RECORDS SHOWN START

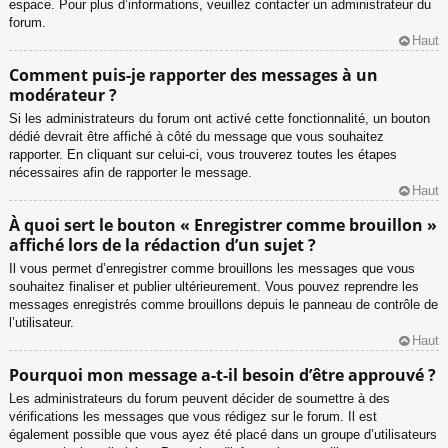
espace. Pour plus d’informations, veuillez contacter un administrateur du
forum.
Haut
Comment puis-je rapporter des messages à un
modérateur ?
Si les administrateurs du forum ont activé cette fonctionnalité, un bouton
dédié devrait être affiché à côté du message que vous souhaitez
rapporter. En cliquant sur celui-ci, vous trouverez toutes les étapes
nécessaires afin de rapporter le message.
Haut
À quoi sert le bouton « Enregistrer comme brouillon »
affiché lors de la rédaction d’un sujet ?
Il vous permet d’enregistrer comme brouillons les messages que vous
souhaitez finaliser et publier ultérieurement. Vous pouvez reprendre les
messages enregistrés comme brouillons depuis le panneau de contrôle de
l’utilisateur.
Haut
Pourquoi mon message a-t-il besoin d’être approuvé ?
Les administrateurs du forum peuvent décider de soumettre à des
vérifications les messages que vous rédigez sur le forum. Il est
également possible que vous ayez été placé dans un groupe d’utilisateurs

RECORDS SHOWN END

(PROBLEM REQUIREMENTS): Each line from the start of the entries to the line holding "souhaitez finaliser et" is to be given again exactly, both ends included, and each picture is to be left out.

(TASK RESULT):
espace. Pour plus d’informations, veuillez contacter un administrateur du
forum.
Haut
Comment puis-je rapporter des messages à un
modérateur ?
Si les administrateurs du forum ont activé cette fonctionnalité, un bouton
dédié devrait être affiché à côté du message que vous souhaitez
rapporter. En cliquant sur celui-ci, vous trouverez toutes les étapes
nécessaires afin de rapporter le message.
Haut
À quoi sert le bouton « Enregistrer comme brouillon »
affiché lors de la rédaction d’un sujet ?
Il vous permet d’enregistrer comme brouillons les messages que vous
souhaitez finaliser et publier ultérieurement. Vous pouvez reprendre les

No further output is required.